**WHAT IS REQUIRED**
Restate the records exactly. Include all of them.

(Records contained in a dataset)
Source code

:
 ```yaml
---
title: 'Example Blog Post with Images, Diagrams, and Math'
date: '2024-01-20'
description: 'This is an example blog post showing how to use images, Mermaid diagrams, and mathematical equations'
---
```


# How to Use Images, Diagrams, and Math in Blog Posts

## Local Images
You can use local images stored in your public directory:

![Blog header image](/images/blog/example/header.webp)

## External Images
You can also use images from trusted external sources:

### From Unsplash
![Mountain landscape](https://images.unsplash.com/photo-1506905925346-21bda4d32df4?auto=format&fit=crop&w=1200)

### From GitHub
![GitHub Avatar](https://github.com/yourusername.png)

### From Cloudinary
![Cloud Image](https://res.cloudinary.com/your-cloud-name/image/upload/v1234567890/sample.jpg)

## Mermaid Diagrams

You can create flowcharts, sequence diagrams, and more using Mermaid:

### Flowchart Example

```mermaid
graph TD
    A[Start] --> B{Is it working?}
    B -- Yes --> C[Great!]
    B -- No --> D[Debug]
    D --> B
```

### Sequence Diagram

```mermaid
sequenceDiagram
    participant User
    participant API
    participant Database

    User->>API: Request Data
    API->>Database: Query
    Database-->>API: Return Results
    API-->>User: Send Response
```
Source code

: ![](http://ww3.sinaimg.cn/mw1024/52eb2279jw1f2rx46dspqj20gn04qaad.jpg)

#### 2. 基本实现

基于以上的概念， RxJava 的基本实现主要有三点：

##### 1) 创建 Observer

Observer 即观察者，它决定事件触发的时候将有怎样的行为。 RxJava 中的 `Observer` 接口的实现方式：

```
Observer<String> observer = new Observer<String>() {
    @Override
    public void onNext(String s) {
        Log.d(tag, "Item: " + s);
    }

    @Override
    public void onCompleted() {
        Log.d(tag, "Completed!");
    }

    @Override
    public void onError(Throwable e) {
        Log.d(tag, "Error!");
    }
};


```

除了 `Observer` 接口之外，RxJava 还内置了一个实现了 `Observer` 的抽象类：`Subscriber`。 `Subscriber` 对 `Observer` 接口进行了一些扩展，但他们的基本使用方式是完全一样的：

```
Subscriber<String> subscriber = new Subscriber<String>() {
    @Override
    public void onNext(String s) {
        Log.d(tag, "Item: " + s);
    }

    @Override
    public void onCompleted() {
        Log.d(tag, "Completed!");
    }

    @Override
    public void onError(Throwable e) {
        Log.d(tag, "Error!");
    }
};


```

**SOLUTION**
Source code

:
 ```yaml
---
title: 'Example Blog Post with Images, Diagrams, and Math'
date: '2024-01-20'
description: 'This is an example blog post showing how to use images, Mermaid diagrams, and mathematical equations'
---
```


# How to Use Images, Diagrams, and Math in Blog Posts

## Local Images
You can use local images stored in your public directory:

![Blog header image](/images/blog/example/header.webp)

## External Images
You can also use images from trusted external sources:

### From Unsplash
![Mountain landscape](https://images.unsplash.com/photo-1506905925346-21bda4d32df4?auto=format&fit=crop&w=1200)

### From GitHub
![GitHub Avatar](https://github.com/yourusername.png)

### From Cloudinary
![Cloud Image](https://res.cloudinary.com/your-cloud-name/image/upload/v1234567890/sample.jpg)

## Mermaid Diagrams

You can create flowcharts, sequence diagrams, and more using Mermaid:

### Flowchart Example

```mermaid
graph TD
    A[Start] --> B{Is it working?}
    B -- Yes --> C[Great!]
    B -- No --> D[Debug]
    D --> B
```

### Sequence Diagram

```mermaid
sequenceDiagram
    participant User
    participant API
    participant Database

    User->>API: Request Data
    API->>Database: Query
    Database-->>API: Return Results
    API-->>User: Send Response
```
Source code

: ![](http://ww3.sinaimg.cn/mw1024/52eb2279jw1f2rx46dspqj20gn04qaad.jpg)

#### 2. 基本实现

基于以上的概念， RxJava 的基本实现主要有三点：

##### 1) 创建 Observer

Observer 即观察者，它决定事件触发的时候将有怎样的行为。 RxJava 中的 `Observer` 接口的实现方式：

```
Observer<String> observer = new Observer<String>() {
    @Override
    public void onNext(String s) {
        Log.d(tag, "Item: " + s);
    }

    @Override
    public void onCompleted() {
        Log.d(tag, "Completed!");
    }

    @Override
    public void onError(Throwable e) {
        Log.d(tag, "Error!");
    }
};


```

除了 `Observer` 接口之外，RxJava 还内置了一个实现了 `Observer` 的抽象类：`Subscriber`。 `Subscriber` 对 `Observer` 接口进行了一些扩展，但他们的基本使用方式是完全一样的：

```
Subscriber<String> subscriber = new Subscriber<String>() {
    @Override
    public void onNext(String s) {
        Log.d(tag, "Item: " + s);
    }

    @Override
    public void onCompleted() {
        Log.d(tag, "Completed!");
    }

    @Override
    public void onError(Throwable e) {
        Log.d(tag, "Error!");
    }
};


```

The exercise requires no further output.